Здесь уже собрались все члены семьи Мосоловых. Генерал-лейтенант представил гостя своей супруге Елизавете. Кроме супругов на обеде присутствовали и дети: сыновья Александр и Дмитрий, статные юноши, один двадцати двух, другой девятнадцати лет, и дочь Маша, стройная девятнадцатилетняя девушка. Черноволосая и черноглазая Маша вначале показалась Дружинину замкнутой и надменной и совсем не понравилась. Однако в ходе возникшей за столом беседы его мнение изменилось.
Разговор за обедом вначале вращался вокруг тем, связанных с появлением гостя — телефонии, других явлений технического прогресса. Дружинин рассказал о лондонском метро, о новых моделях французских и английских автомобилей, о других технических новинках, которые в последние годы в обилии поставляла Европа.
— А вы, я смотрю, батенька, и поездить тоже успели, — заметил Мосолов.
— Да, после отставки я много где побывал, — сказал инженер. — Я ведь изучал инженерное дело не только в университете, я и в фирме Белла успел поработать.
— А что вы думаете о проектах новых германских дирижаблей? — спросил его младший Мосолов, Дмитрий. — Мне кажется, с их помощью немцы вскоре завоюют все небо.
— Нет, этого не стоит опасаться, — уверенно заявил Дружинин. — Небо завоюют вовсе не дирижабли, а самолеты. У надувных воздушных средств есть уязвимые места.
И он кратко, не пускаясь в излишние подробности, разобрал сравнительные достоинства и недостатки двух видов воздушных судов. Во время своего рассказа он несколько раз ловил на себе взгляд Маши — она смотрела на гостя с любопытством, что было понятно, и почему-то также с испугом — или это Дружинину только показалось?
Благодаря Маше разговор вскоре свернул на культурную жизнь столицы. Говорили о прошедшей выставке картин художника Серова, о появлении каких-то скандальных поэтов-футуристов, о предстоящем выступлении модного поэта Северянина.
— У нас на женских курсах, где я учусь, — рассказывала Маша, — все девушки без ума от этого Северянина. А я его терпеть не могу! Пошлый гаер! «Я явления жизни превратил в грёзофарс!» Тоже мне, волшебник! Мне кажется, все эти утонченные символисты, певцы смерти, — лишь проявление дряблости нашей культуры. Мне ближе другой новый поэт, Гумилев. Он воспевает пиратов, разбойников, храбрых людей — это по мне!
— Я стихов Гумилева не знаю, — заметил хозяин дома, — но слышал, что он офицер, это похвально. А вообще эти Машины слова доказывают, что она целиком в меня, моя дочь. Мне тоже не нравится расслабленность, свойственная нынешней молодежи.

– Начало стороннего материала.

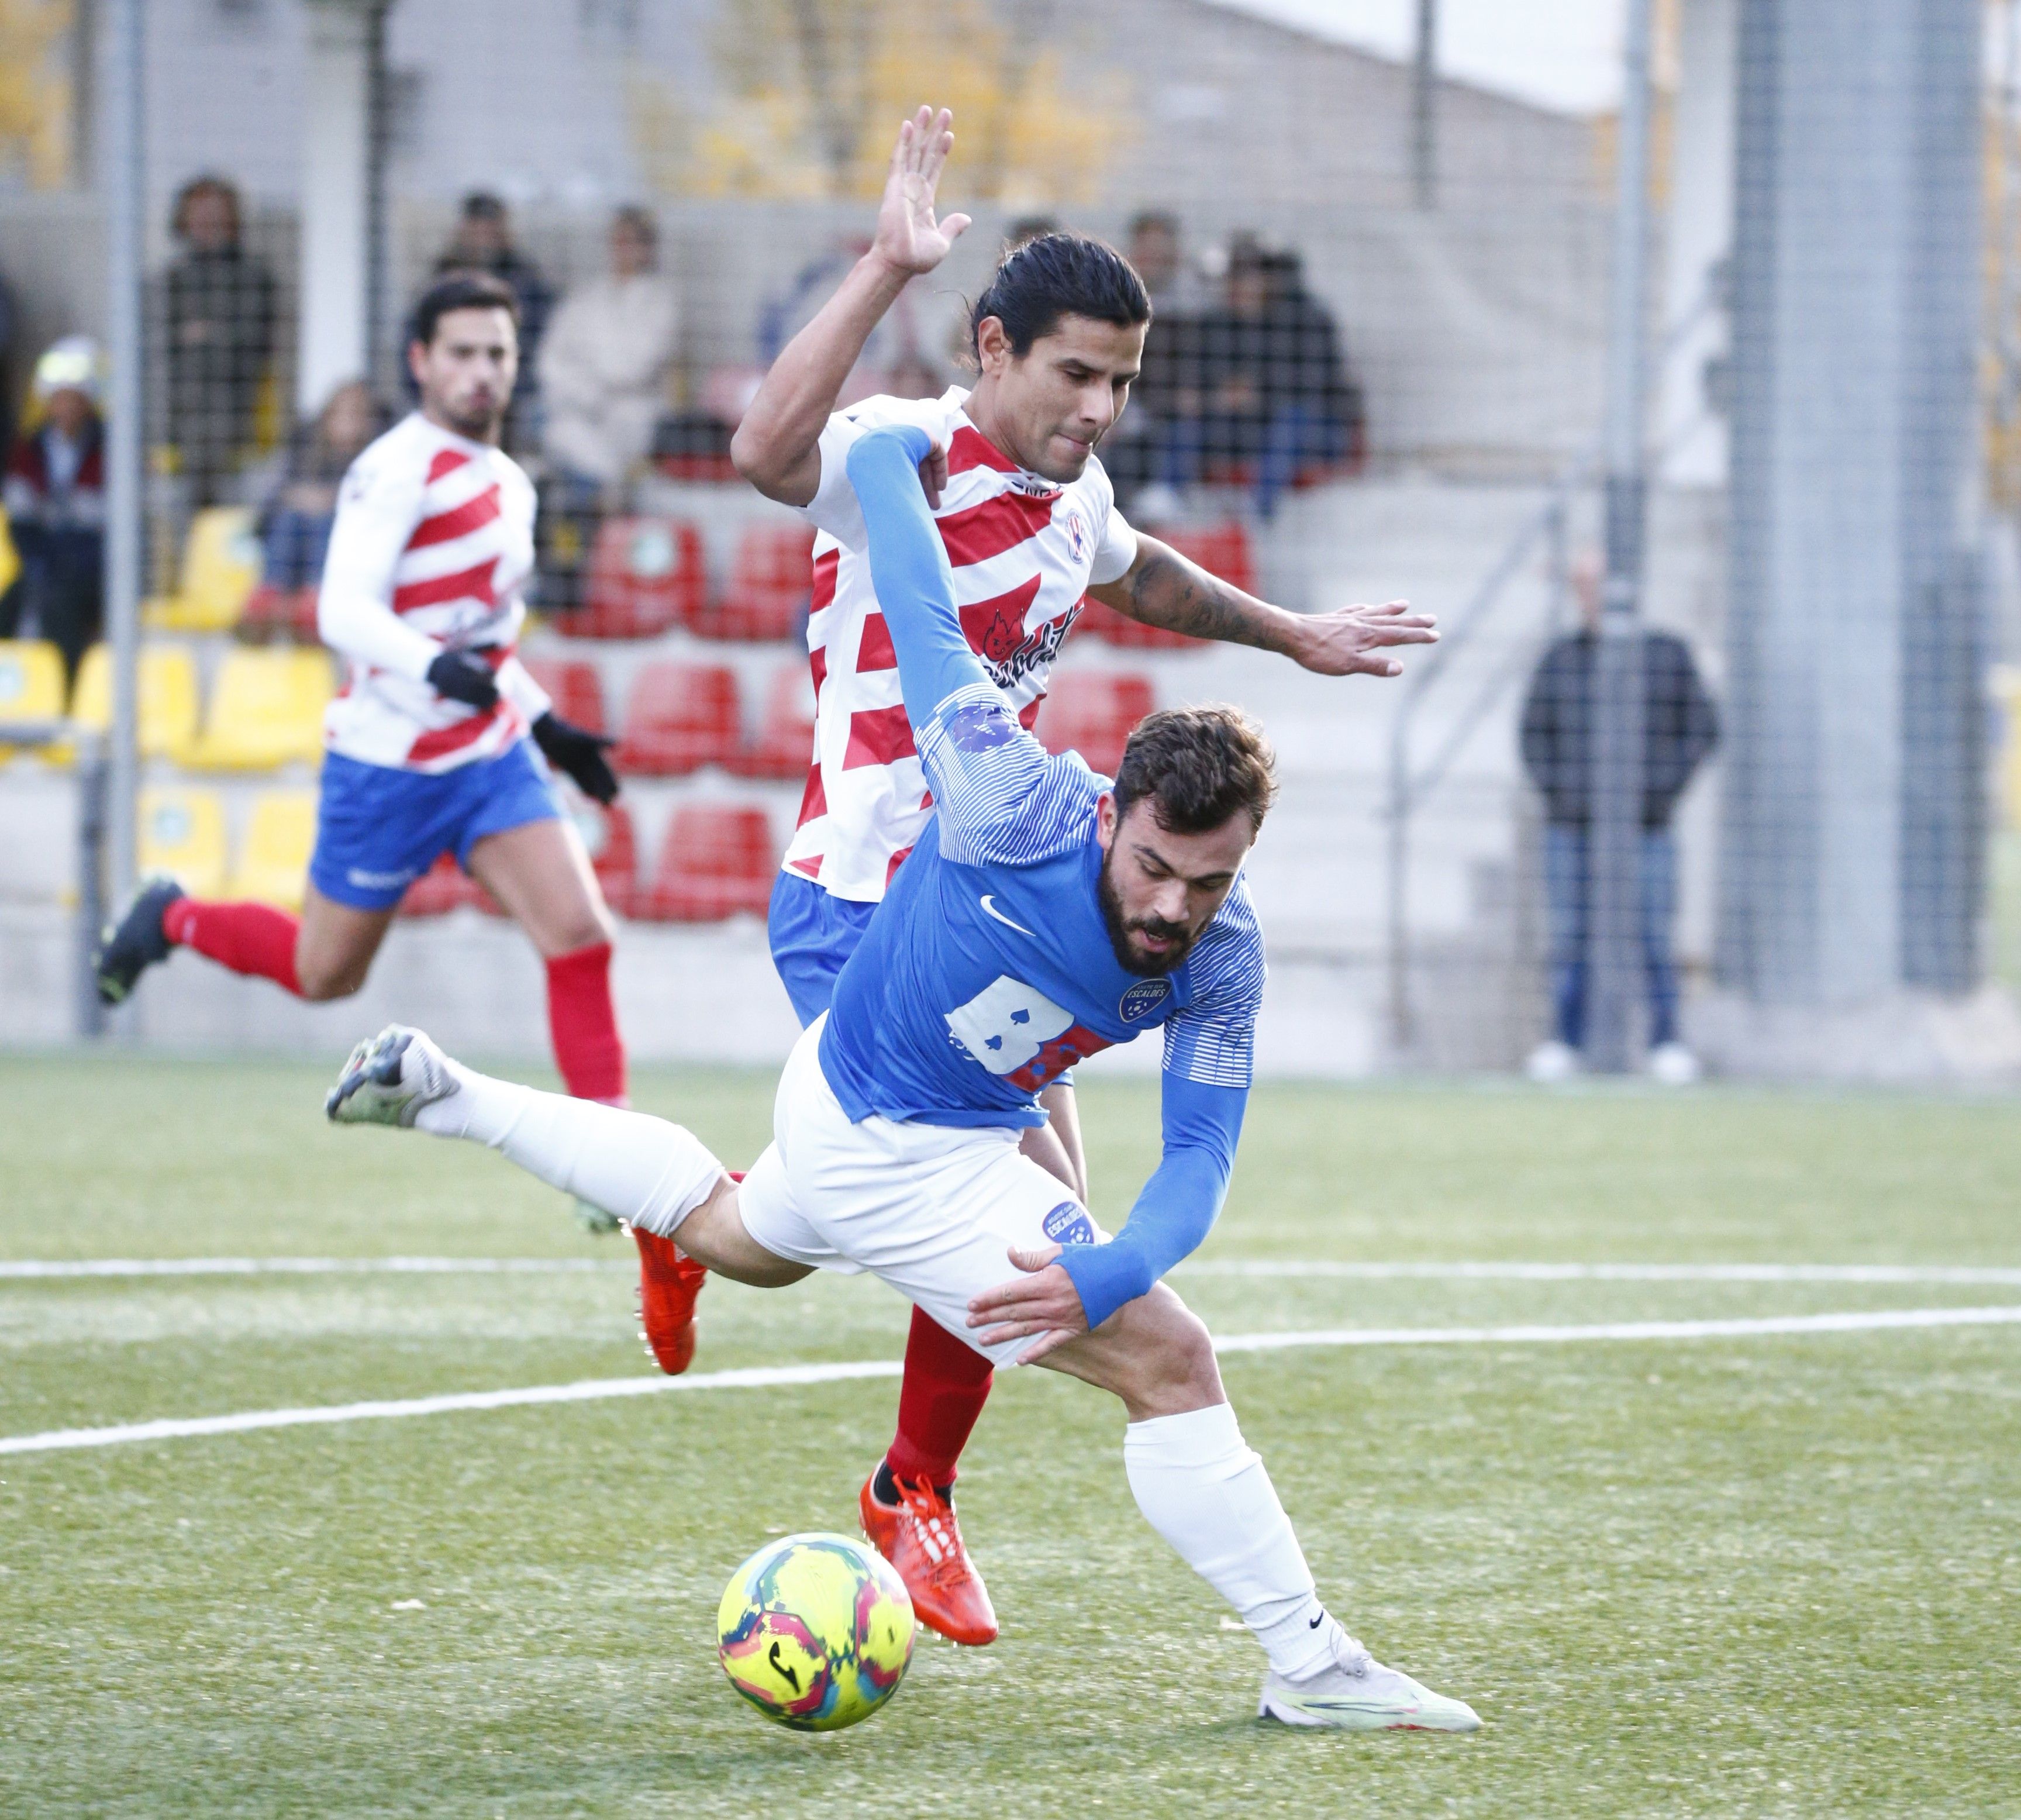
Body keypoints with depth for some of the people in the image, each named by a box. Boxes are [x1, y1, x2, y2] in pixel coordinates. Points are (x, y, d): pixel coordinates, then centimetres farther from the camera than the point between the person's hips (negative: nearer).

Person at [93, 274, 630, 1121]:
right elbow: (345, 612, -28)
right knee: (324, 974, 10)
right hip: (388, 763, -6)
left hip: (492, 755, 6)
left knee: (581, 934, -12)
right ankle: (172, 920, 37)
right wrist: (437, 666, -44)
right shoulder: (397, 472, -16)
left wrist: (547, 724, 20)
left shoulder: (507, 481, 10)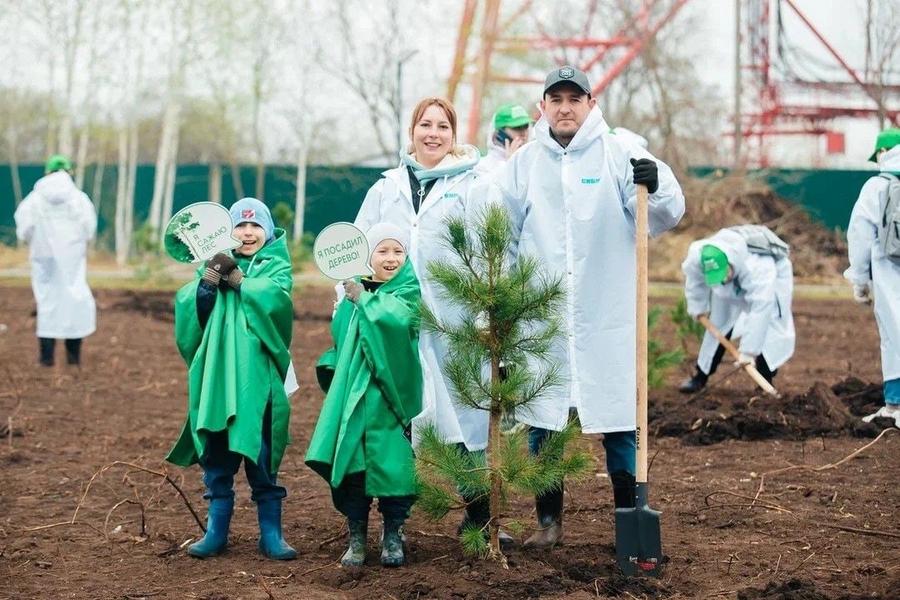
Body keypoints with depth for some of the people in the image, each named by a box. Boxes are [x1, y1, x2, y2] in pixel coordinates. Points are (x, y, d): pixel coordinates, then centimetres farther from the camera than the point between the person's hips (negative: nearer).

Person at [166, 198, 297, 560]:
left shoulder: (277, 266, 5)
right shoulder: (216, 262, 11)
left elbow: (273, 298, -16)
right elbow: (189, 308, -2)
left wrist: (236, 279, -13)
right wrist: (209, 278, -16)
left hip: (257, 378, -2)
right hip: (216, 376, 2)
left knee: (262, 457, 1)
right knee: (216, 458, 7)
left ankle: (271, 535, 9)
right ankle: (216, 532, 16)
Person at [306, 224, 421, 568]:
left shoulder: (409, 291, -1)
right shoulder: (354, 292, 11)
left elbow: (394, 317, -21)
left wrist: (362, 297, -10)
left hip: (392, 390, -3)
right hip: (354, 390, 3)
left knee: (392, 462, -4)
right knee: (350, 462, 1)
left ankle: (393, 536, 11)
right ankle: (356, 537, 12)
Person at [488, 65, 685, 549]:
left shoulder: (620, 154, -1)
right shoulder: (524, 162, 7)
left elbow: (665, 216, -9)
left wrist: (657, 184, -31)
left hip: (608, 318, -2)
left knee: (619, 420, 1)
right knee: (540, 421, 9)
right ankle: (549, 520, 21)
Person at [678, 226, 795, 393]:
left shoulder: (759, 268, -49)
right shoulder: (697, 255, -35)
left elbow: (758, 311, -47)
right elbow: (694, 279, -10)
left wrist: (749, 350, -46)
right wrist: (698, 306, 4)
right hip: (735, 287, 4)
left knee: (765, 329, -18)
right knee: (718, 325, 3)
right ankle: (700, 376, 16)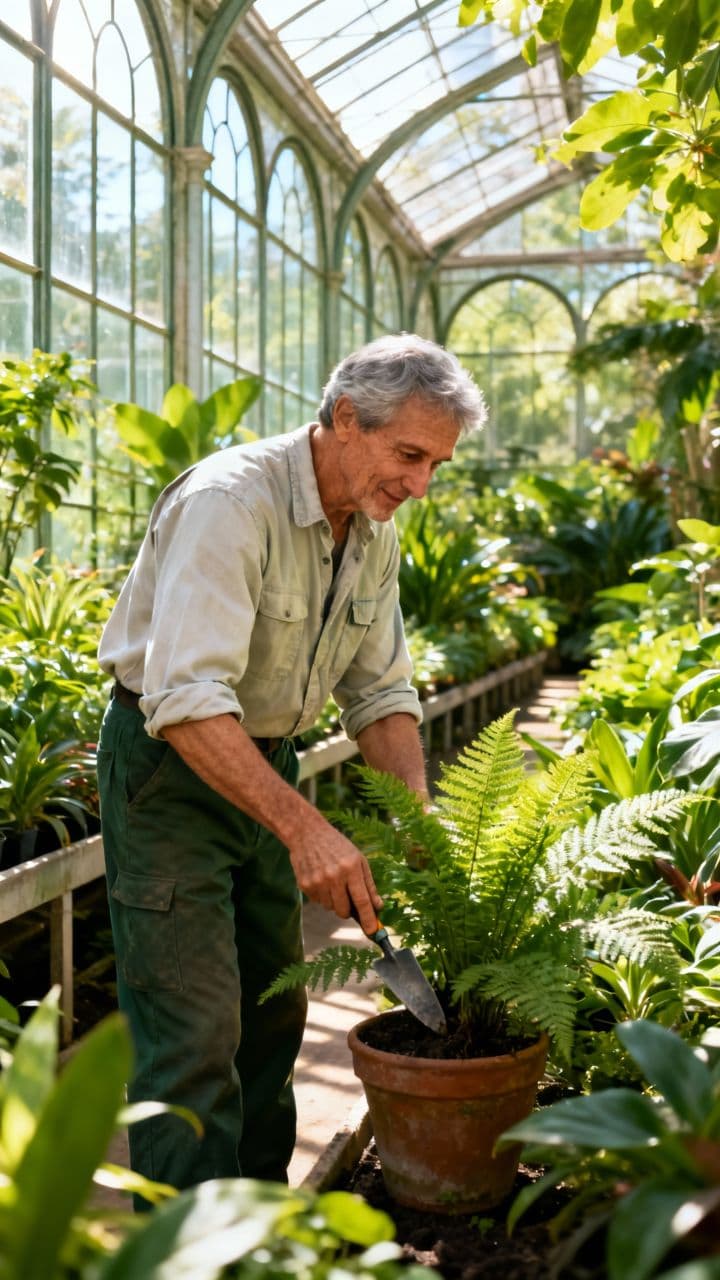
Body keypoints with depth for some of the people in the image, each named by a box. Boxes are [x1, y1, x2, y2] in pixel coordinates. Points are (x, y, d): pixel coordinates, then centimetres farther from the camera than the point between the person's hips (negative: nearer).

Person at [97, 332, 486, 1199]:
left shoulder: (374, 532, -1)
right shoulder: (231, 502, -27)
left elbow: (380, 693, 4)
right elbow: (186, 697, -36)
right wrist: (305, 829, -42)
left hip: (264, 761, 8)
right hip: (168, 761, -8)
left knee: (273, 1007, 15)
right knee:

— Молодежь бывает разная, — заметил на это Дружинин. — И стихи тоже должны быть разными. Ведь человек не состоит из одних только мускулов, у него еще и нервы есть, и мозг. Нельзя воспевать одни только сражения.
— Да, нельзя! — сказала Маша. — Можно воспевать еще борьбу за справедливое дело, борьбу против угнетателей. Это лучше всего делает не Гумилев, а Горький. И вот это мое увлечение папа никогда не одобрит. Ведь Горький — певец революции, а папа революцию не одобряет…
И Маша усмехнулась, но усмешка была какой-то горькой. И вновь испытующе глянула на Дружинина.
Маша угадала: отец, да и другие члены семьи весьма скептически высказались о творчестве Горького. Потом перешли на новые постановки Художественного театра.
Когда обед подошел к концу, Мосолов сказал:
— Давайте, Игорь Сергеевич, пройдем ко мне в кабинет, выкурим там по сигаре. У нас с вами осталась пара вопросов, которые надо обсудить.
Они прошли в небольшой уютный кабинет Мосолова, весь увешанный картами — здесь были карты всей России, Сибири, Средней Азии, Европы, Балкан, — и сели вокруг стола. Закурили, и хозяин кабинета заговорил:
— Я вижу, что на моих домашних вы, сударь, произвели такое же благоприятное впечатление, как и на меня. Да, очень благоприятное… Хорошо, давайте перейдем к делу. Во время беседы в моем служебном кабинете вы высказались в том смысле, что готовы способствовать прекращению деятельности людей, чья деятельность… вот, совсем зарапортовался! Как это вы давеча выразились, скажите лучше сами…
— Извольте, — ответил Дружинин. — Я сказал, что считаю деятельность покойного господина Столыпина чрезвычайно вредной для интересов России и престола. И не только его самого, но и его ближайших соратников и последователей. И я готов приложить все усилия, чтобы эту их деятельность прекратить. И я, ваше превосходительство, готов повторить это где угодно. И не опасаясь последствий.